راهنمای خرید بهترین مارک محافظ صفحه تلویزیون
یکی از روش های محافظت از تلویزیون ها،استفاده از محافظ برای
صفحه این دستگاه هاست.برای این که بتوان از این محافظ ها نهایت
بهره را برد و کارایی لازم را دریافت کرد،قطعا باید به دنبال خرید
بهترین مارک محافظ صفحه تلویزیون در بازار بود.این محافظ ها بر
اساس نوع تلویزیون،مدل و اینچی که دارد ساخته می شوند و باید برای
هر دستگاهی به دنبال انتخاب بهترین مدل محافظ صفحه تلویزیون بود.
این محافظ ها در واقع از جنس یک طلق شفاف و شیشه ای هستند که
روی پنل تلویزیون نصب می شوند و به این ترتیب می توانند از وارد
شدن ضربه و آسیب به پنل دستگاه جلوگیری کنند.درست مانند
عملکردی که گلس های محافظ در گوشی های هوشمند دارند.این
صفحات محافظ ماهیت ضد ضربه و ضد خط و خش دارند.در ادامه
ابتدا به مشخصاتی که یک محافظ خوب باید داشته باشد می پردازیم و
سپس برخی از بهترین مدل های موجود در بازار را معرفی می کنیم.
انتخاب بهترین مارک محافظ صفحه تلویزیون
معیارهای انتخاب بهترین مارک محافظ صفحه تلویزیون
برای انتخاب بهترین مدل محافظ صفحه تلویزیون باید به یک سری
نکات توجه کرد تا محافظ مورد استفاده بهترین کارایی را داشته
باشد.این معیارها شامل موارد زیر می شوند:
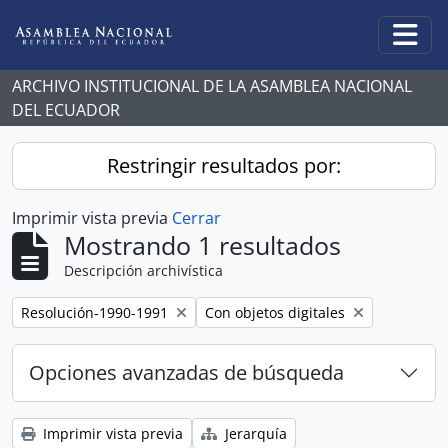
Skip to main content
Togg
ARCHIVO INSTITUCIONAL DE LA ASAMBLEA NACIONAL
DEL ECUADOR
Restringir resultados por:
Imprimir vista previa
Cerrar
Mostrando 1 resultados
Descripción archivística
Remove filter:
Remove filter:
Resolución-1990-1991
Con objetos digitales
Opciones avanzadas de búsqueda
Imprimir vista previa
Jerarquía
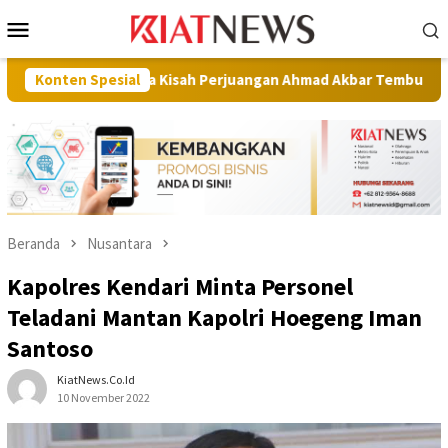
Loncat
Menu
ke
Mobile
konten
ra, Ada Kisah Perjuangan Ahmad Akbar Tembus Keterbatasan
Konten Spesial
Beranda
Nusantara
Kapolres Kendari Minta Personel
Teladani Mantan Kapolri Hoegeng Iman
Santoso
KiatNews.co.id
10 November 2022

_WORK ITEM_
Each entry above should be printed again word for word, with any picture dropped.

_RESPONSE_
راهنمای خرید بهترین مارک محافظ صفحه تلویزیون
یکی از روش های محافظت از تلویزیون ها،استفاده از محافظ برای
صفحه این دستگاه هاست.برای این که بتوان از این محافظ ها نهایت
بهره را برد و کارایی لازم را دریافت کرد،قطعا باید به دنبال خرید
بهترین مارک محافظ صفحه تلویزیون در بازار بود.این محافظ ها بر
اساس نوع تلویزیون،مدل و اینچی که دارد ساخته می شوند و باید برای
هر دستگاهی به دنبال انتخاب بهترین مدل محافظ صفحه تلویزیون بود.
این محافظ ها در واقع از جنس یک طلق شفاف و شیشه ای هستند که
روی پنل تلویزیون نصب می شوند و به این ترتیب می توانند از وارد
شدن ضربه و آسیب به پنل دستگاه جلوگیری کنند.درست مانند
عملکردی که گلس های محافظ در گوشی های هوشمند دارند.این
صفحات محافظ ماهیت ضد ضربه و ضد خط و خش دارند.در ادامه
ابتدا به مشخصاتی که یک محافظ خوب باید داشته باشد می پردازیم و
سپس برخی از بهترین مدل های موجود در بازار را معرفی می کنیم.
انتخاب بهترین مارک محافظ صفحه تلویزیون
معیارهای انتخاب بهترین مارک محافظ صفحه تلویزیون
برای انتخاب بهترین مدل محافظ صفحه تلویزیون باید به یک سری
نکات توجه کرد تا محافظ مورد استفاده بهترین کارایی را داشته
باشد.این معیارها شامل موارد زیر می شوند:
Skip to main content
Togg
ARCHIVO INSTITUCIONAL DE LA ASAMBLEA NACIONAL
DEL ECUADOR
Restringir resultados por:
Imprimir vista previa
Cerrar
Mostrando 1 resultados
Descripción archivística
Remove filter:
Remove filter:
Resolución-1990-1991
Con objetos digitales
Opciones avanzadas de búsqueda
Imprimir vista previa
Jerarquía
Loncat
Menu
ke
Mobile
konten
ra, Ada Kisah Perjuangan Ahmad Akbar Tembus Keterbatasan
Konten Spesial
Beranda
Nusantara
Kapolres Kendari Minta Personel
Teladani Mantan Kapolri Hoegeng Iman
Santoso
KiatNews.co.id
10 November 2022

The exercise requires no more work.